§ Task details
Print every line of text in the data below without changing anything, and leave the pictures out.
Top of Data to examine
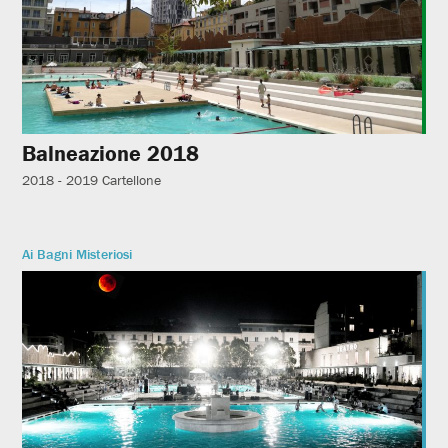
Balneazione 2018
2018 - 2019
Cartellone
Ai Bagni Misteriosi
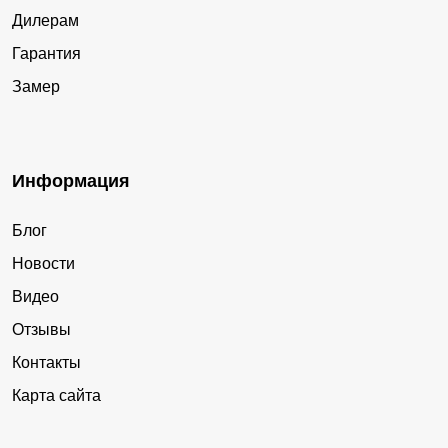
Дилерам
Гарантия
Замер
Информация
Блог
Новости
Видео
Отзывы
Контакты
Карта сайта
Bottom of Data to examine
§ Response
Balneazione 2018
2018 - 2019
Cartellone
Ai Bagni Misteriosi
Дилерам
Гарантия
Замер
Информация
Блог
Новости
Видео
Отзывы
Контакты
Карта сайта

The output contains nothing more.